:: RECORDS PROVIDED ::

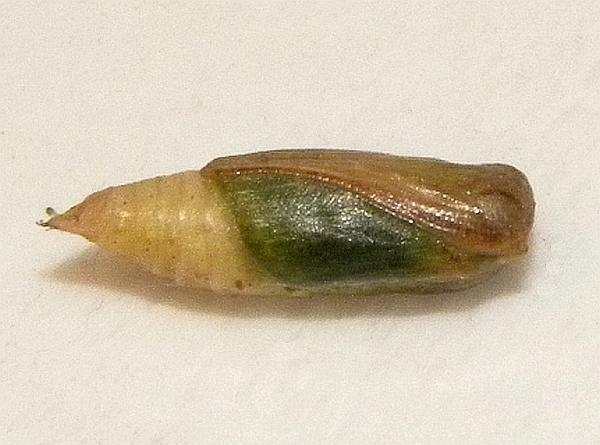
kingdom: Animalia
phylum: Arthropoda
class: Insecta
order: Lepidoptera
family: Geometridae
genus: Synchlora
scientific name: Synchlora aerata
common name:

:::

Arrange every line of the records above as a JSON list of strings, one string for each line. Omit blank lines and leave the pictures out.

[
  "kingdom: Animalia",
  "phylum: Arthropoda",
  "class: Insecta",
  "order: Lepidoptera",
  "family: Geometridae",
  "genus: Synchlora",
  "scientific name: Synchlora aerata",
  "common name:"
]